Who had the edge if a war broke out between the U.S. and Soviets in 1945?


Mar 3, 2010
The Red army was huge. Think we could have stopped their armored hordes without using the bomb? I'm not so sure.
The only advantage the Soviet army would have if they attacked on the ground in Europe would be a million car traffic jam heading west. }:-)

Apart from that, fuck knows mate, I'll leave it to the experts.
Much of their army, I think about 1/3 was tied up on the Chinese border during the Sino/Soviet split.
I think it would have been a stalemate. As it was through the 90's the USSR was quantity over quality. Granted, what they made was high enough quality that if you put it into the hands of millions it worked out. But America and the UK both had sizable, battle hardened forces as well and also had the edge in tech and individual training. Again, toss up, but I think it would have been the west losing france again before stalling.
But America and the UK both had sizable, battle hardened forces as well and also had the edge in tech and individual training.

The USA & the UK had the edge in tech? Not in armor. Aircraft? Sure though the Soviets were apparently very close by then if not equal, Ships? Irrelevant.

I think militarily we wouldv'e had a decent chance of beating them back but defeating them without Germany's help? Doubtful IMO.
Timing would have been everything.

We always counted on time to move troops, planes, tanks, etc into Europe (REFORGER anyone). A short notice or bolt out of the blue attack would (IMO) have taken the Warsaw Pact forces to the English Channel in short order.
In 1945?

Consider that the last drive for Berlin tooks months to setup. The Red Army was at the end of it's logistical chain (one provided by America through the Lend Lease Act and Studebaker trucks). Logistically, the Soviets were doomed in 45.

Aircraft: Fighters and bombers were pretty good, the IL-2 especially, but I question the quality of their pilots. The effectiveness of their crews against the Nazis in 44-45 is due in large part to Germany fighitng the Eighth Air Force AND the Soviets at the same time. In short, the a/c were good but I question how the Soviets could hold up against the USAAF and RAF. Don't forget, we had the RAF dominating the night and the Eighth, Fifteeth, and Twentieth Air Forces capable of daytime attacks (the 20th's B-29's would do most of their at night as well, so the strategic campaign was truly a 24/7 operation). While many debate the effectiveness of strategic bombing against Germany, you can't do the same against Japan and at a minimum it ties down their AF. They can shoot down our bombers or our tac aircraft, but they wouldn't have enough to do both.

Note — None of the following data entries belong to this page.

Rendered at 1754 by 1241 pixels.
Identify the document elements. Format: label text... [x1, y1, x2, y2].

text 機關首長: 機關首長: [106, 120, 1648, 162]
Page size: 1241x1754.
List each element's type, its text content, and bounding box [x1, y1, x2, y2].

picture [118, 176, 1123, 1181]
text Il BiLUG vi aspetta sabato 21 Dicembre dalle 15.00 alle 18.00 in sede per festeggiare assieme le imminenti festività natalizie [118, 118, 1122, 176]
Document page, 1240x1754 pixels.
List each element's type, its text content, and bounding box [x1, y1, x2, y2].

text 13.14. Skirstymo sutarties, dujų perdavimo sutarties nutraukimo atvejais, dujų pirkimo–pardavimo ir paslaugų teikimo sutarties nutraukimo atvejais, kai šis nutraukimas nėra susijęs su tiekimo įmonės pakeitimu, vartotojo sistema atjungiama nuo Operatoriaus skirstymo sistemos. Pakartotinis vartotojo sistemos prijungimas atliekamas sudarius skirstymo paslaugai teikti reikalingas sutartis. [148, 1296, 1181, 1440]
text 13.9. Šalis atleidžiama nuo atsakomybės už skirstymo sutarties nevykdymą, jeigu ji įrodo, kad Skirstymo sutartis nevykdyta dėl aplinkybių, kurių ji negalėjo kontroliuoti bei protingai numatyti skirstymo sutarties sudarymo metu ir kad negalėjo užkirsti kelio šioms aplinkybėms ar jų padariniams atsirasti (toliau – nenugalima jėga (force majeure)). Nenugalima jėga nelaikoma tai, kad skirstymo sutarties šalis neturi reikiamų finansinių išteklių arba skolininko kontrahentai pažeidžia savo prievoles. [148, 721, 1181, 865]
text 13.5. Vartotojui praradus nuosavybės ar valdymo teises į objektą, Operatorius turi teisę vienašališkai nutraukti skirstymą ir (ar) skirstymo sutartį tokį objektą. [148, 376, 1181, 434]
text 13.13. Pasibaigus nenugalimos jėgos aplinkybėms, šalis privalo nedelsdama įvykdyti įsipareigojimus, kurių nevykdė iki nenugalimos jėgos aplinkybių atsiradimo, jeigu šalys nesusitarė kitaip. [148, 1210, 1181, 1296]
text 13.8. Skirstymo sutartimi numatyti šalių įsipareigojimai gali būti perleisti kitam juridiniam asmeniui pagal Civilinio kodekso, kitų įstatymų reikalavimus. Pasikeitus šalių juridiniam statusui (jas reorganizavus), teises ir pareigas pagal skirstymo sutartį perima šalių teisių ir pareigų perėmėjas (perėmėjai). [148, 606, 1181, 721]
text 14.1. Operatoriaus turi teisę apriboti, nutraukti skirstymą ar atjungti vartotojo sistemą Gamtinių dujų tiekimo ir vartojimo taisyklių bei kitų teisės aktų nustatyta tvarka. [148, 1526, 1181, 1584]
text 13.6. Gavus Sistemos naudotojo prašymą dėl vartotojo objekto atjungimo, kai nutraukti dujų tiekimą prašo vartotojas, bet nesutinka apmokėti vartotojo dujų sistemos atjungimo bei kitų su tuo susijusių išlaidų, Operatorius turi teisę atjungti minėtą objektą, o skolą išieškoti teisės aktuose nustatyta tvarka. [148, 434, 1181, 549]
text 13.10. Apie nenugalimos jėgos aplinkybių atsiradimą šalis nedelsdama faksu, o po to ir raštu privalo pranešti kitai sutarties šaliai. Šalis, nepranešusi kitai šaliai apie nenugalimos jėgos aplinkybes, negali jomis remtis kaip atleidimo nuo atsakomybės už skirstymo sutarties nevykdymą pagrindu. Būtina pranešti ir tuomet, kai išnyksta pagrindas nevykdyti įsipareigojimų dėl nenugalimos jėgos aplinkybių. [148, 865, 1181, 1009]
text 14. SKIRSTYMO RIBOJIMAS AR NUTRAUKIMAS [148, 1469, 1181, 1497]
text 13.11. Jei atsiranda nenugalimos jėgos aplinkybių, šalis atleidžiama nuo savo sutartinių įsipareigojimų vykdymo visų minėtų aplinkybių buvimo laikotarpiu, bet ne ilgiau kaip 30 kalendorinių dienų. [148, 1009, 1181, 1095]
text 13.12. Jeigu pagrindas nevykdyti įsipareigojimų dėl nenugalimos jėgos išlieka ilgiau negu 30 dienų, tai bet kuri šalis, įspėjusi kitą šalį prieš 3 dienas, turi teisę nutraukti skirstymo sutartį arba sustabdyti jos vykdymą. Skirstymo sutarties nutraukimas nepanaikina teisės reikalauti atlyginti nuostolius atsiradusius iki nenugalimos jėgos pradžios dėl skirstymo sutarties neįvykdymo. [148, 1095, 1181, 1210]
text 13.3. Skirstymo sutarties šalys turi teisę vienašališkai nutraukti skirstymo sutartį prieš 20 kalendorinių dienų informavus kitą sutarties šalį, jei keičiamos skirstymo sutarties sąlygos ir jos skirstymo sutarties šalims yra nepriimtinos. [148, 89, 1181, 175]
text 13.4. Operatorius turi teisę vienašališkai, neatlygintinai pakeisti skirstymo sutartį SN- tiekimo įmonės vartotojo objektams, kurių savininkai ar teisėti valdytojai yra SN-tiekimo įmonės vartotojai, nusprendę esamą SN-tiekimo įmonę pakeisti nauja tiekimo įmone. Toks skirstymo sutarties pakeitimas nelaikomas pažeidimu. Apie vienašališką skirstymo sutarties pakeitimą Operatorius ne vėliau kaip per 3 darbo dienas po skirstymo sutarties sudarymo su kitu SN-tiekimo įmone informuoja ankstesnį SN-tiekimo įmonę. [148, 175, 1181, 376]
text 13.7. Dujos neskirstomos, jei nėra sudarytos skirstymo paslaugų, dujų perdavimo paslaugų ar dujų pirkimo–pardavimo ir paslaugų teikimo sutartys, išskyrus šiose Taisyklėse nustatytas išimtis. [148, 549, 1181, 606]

Navy: We'd crush theirs hands down, but the Naval component wouldn't matter nearly as much as it did for Germany and Japan. The subs would not come close to inflicting the damage done by U and I boats.

Army: They had more men and better armor. Shermans were improving but their guns and armor weren't the equal of T-34/ 85's and IS-3's. Oddly, we beat the Germans through quantity and not quality when it came to armored vehicles. (We'd later shift 180 degrees during the Cold War) They had more men but their command structure was broken. If you ever read about the drive to Berlin in the spring of 45 you'd see what I mean. So, their Army had better armor and more men, but leadership and logistics would really hold them back compared to the West.

Industry: The West, all day long and twice on Sunday. Yes, without the Soviets and their 20 million dead the odds of the West beating the Axis is long indeed, but the Soviets relied on us up to the final months of the war. In addition to the trucks mentioned earlier, their a/c industry really lagged behind and needed our Lend Lease P-39's/ -63's, B-25's, and A-20's to sustain them until they could catch up.

The Bomb: We had it, but consider that at VJ Day the US possessed approximately 0 functioning nukes. Yes, 0.....we'd expended all of them on Japan or in testing. As I recall, it took months to have enough material for another bomb. The bomb would play a role, but not the decisive role it would play in the Cold War.

Germany: We'd have to deal witht he stigma of joining sides with the very people we'd demonized since 1939 in order to beat the Soviets. Could we have done that?

The people: both countries were war weary in '45. The people were just tired and wanted it to be over.

My prediction: IF the West enlists former Wehrmacht members regardless of unit we could return the world map to the status quo antebellum in 1939. Lithuania, Latvia, Estonia, Poland could be nations instead of puppets under the Iron Curtain. Beyond that we'd go a bridge too far. The Soviets couldn't push much further into Europe without a massive logistical undertaking that they weren't capable of.
In 1945.

I agree with FF assessment.

It would have been a stalemate. Russian's got there butts handed to them by the Germans even while Germany was fighting a two front war. Geographically Russia is so large it would have taken several years at best to take over there country in a ground campaign, if it was even possible? When you start looking at the supply logistics to maintain an attack over that great of territory and the amount of troops you would have needed as stay behinds to control the ground you have already taken. I don't think the US and the UK had the man power to accomplish the mission. Maybe if China attacked from there country and took some major ground but then your just trading one bad guy in Berlin for another another bad guy in eastern Russia. Would have been a mess any way you cut it.